In the Guardian, Adam Mars-Jones reviews Bill Buford’s Heat, on his adventures in Italian cuisine and Mario Batali’s kitchen.
Those of us who had dealings with Buford in his earlier incarnation as an editor didn’t find him short on testosterone but in his new context, he seems benign, virtually eunuchoid. Of the various culinary masters he meets in the book, only one has no temperament (the mentor of Tuscan butchery known as Il Maestro), and only one – that kitchen kamikaze, Marco Pierre White – has a genuine one, as opposed to the vice of using his moods to manipulate others…
[Batali’s] Babbo in New York continues to trade on the authenticity of that apprenticeship in Italy. What goes on in a restaurant is supposed to be the essence of cooking. It can seem more like the opposite of cooking. Buford isn’t writing an exposé, along the lines of Anthony Bourdain’s Kitchen Confidential, but he might as well be. Something that starts out as a formal version of what an Italian grandmother might serve her family turns into an orgy of extravagance, hucksterism and dodgy hygienic practice.
Batali would play Bob Marley songs on the sound system, knowing the New York Times restaurant critic was a fan. He would berate staff who failed to recognise celebrities, who must be served first and given special treatment.
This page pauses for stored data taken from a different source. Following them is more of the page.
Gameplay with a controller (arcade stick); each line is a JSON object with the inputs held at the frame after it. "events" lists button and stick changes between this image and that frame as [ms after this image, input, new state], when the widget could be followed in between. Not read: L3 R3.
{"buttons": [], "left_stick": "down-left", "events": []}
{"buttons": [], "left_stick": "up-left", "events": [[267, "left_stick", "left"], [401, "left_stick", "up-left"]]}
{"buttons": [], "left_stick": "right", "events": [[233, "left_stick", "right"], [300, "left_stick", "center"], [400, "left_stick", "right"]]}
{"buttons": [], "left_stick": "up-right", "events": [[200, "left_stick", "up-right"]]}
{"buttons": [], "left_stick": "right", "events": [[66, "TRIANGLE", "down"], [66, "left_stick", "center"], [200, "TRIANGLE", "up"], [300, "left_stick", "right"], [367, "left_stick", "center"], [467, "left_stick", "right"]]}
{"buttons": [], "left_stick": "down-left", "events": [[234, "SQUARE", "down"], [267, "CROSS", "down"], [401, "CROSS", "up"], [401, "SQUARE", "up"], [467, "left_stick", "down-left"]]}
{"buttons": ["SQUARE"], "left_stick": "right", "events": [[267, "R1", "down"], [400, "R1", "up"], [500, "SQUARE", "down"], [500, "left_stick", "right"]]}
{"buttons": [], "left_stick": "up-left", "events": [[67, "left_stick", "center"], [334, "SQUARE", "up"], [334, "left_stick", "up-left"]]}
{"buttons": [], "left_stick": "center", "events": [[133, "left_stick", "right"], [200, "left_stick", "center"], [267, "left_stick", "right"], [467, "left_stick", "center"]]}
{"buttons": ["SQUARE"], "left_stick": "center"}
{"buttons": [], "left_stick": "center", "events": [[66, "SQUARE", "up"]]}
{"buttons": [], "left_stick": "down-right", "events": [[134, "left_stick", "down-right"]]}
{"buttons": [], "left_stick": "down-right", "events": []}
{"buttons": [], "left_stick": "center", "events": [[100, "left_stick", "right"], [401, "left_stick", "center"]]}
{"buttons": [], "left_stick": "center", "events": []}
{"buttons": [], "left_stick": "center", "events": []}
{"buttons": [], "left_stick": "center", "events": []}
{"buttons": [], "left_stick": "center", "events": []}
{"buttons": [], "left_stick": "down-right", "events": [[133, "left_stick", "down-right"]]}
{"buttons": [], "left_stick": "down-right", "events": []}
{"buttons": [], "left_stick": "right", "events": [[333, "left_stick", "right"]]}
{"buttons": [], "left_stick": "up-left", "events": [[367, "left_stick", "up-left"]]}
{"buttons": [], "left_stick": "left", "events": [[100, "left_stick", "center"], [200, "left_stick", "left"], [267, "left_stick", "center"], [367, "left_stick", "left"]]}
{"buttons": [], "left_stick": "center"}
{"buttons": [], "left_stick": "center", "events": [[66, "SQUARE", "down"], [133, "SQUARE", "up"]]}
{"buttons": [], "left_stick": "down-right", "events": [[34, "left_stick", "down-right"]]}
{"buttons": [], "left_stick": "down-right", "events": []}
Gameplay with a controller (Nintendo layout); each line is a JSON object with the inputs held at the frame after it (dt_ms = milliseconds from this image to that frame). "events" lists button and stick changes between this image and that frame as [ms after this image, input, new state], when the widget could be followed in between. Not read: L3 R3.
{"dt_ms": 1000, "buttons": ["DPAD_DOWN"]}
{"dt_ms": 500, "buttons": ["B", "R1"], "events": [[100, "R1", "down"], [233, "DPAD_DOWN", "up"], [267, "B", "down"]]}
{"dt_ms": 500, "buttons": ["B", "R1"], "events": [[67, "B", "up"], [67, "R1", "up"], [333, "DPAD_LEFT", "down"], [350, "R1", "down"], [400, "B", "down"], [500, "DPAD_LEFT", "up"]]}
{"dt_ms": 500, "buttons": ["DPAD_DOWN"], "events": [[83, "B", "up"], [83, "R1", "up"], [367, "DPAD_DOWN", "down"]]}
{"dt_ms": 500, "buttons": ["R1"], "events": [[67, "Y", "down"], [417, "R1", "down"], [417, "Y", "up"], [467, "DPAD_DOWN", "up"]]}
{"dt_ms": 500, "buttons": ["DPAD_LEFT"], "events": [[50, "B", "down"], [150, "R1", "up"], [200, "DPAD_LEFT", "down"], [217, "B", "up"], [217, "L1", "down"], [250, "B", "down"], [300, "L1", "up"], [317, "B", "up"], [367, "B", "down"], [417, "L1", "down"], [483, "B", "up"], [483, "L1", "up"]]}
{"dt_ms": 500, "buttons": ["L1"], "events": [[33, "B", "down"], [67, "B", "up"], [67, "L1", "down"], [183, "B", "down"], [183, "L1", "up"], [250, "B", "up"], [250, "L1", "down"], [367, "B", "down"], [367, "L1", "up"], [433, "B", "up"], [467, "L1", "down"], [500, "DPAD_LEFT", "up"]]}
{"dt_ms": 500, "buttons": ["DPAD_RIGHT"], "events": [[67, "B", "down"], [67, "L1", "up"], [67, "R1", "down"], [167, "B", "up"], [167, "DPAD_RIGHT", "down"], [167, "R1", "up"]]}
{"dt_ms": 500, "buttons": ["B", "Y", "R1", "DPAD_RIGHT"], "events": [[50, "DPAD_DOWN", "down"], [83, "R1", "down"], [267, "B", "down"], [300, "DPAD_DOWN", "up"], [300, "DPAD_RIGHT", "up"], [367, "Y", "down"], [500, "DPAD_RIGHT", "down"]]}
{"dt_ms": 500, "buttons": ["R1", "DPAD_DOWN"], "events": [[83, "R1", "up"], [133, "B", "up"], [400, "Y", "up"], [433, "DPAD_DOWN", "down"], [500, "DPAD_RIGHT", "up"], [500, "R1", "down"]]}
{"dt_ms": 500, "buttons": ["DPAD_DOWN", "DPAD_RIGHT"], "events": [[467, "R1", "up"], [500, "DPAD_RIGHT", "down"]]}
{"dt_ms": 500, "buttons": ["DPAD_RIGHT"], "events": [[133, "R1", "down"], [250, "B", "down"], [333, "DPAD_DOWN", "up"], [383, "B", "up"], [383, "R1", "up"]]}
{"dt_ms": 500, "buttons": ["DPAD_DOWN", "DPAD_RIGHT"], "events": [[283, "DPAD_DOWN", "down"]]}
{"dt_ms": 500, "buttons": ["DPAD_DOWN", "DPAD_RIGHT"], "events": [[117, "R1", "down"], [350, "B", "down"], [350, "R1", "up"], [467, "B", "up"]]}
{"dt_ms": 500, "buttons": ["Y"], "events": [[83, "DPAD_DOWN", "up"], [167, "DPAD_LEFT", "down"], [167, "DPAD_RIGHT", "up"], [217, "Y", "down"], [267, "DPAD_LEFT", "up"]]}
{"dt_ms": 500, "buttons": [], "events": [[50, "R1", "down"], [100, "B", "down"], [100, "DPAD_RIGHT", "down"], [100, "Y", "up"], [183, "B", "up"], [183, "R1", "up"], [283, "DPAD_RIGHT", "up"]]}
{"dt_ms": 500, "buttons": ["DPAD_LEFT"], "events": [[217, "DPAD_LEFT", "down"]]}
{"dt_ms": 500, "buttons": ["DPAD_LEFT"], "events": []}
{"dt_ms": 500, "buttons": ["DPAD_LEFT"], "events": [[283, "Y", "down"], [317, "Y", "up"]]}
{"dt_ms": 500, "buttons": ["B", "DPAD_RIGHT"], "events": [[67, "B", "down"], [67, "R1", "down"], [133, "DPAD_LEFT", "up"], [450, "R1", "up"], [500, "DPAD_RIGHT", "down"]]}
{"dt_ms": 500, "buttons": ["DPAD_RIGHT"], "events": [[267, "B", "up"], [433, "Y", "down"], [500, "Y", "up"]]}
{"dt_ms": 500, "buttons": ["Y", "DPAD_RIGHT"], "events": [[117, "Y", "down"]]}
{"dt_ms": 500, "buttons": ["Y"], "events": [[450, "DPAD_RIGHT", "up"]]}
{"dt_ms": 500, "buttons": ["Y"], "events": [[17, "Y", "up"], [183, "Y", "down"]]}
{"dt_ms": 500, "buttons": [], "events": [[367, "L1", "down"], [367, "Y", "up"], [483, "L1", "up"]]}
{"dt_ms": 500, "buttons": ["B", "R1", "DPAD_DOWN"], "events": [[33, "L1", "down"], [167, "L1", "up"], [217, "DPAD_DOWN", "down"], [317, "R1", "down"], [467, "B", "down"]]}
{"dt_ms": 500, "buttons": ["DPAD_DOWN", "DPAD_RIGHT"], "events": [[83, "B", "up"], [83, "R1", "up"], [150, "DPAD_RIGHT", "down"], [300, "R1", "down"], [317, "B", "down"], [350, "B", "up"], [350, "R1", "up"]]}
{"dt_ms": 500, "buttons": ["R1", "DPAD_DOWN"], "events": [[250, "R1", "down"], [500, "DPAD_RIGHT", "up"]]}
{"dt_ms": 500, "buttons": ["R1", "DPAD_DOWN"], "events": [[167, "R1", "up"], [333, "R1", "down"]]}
To make a humble fish soup called cioppino, he would rummage through bins and chopping boards, collecting left overs (tomato pulp, carrot tops, onion skins), then price the dish at $29 and tell the waiters to sell the hell out of it or be fired. Short ribs prepared in advance, wrapped so tightly in plastic wrap and foil that they wouldn’t spurt sauce if stepped on, would keep in the walk-in fridge for up to a week.